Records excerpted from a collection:
- Opening Delimiter -
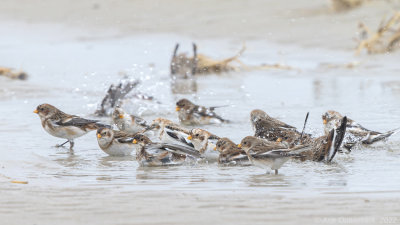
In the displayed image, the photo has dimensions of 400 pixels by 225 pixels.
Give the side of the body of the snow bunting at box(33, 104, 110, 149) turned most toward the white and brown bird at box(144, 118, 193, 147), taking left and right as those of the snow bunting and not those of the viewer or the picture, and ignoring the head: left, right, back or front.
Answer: back

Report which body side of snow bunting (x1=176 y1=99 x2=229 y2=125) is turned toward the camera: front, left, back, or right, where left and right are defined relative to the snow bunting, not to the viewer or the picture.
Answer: left

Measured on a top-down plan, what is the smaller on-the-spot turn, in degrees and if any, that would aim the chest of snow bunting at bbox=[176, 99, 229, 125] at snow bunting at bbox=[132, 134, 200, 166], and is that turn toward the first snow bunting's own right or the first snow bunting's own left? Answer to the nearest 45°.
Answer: approximately 90° to the first snow bunting's own left

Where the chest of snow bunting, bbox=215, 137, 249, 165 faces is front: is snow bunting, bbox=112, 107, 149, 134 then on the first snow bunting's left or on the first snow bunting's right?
on the first snow bunting's right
- Closing Delimiter -
Reproduce all of the records above word for word, leaving out the pictures.

In the displayed image, the photo has dimensions of 400 pixels by 225 pixels.
Give the side of the body of the snow bunting at box(33, 104, 110, 149) turned most toward the white and brown bird at box(144, 118, 193, 147), taking left and right as those of the snow bunting and not those of the viewer or the picture, and ignoring the head: left, right, back or front.
Answer: back

Report which body side of snow bunting (x1=176 y1=99 x2=229 y2=125) is turned toward the camera: front, left, back, or right, where left and right are defined relative to the snow bunting, not to the viewer or the picture.
Answer: left

Measured on a top-down plan, what is the smaller on-the-spot turn, in degrees and if any, that would aim the chest of snow bunting at bbox=[176, 99, 229, 125] at snow bunting at bbox=[132, 134, 200, 166], and is that turn toward the first snow bunting's own right or the first snow bunting's own left? Answer to the nearest 45°.
Answer: approximately 90° to the first snow bunting's own left

Where the chest of snow bunting, bbox=215, 137, 249, 165 faces is front: is snow bunting, bbox=112, 107, 149, 134 then on the first snow bunting's left or on the first snow bunting's right?
on the first snow bunting's right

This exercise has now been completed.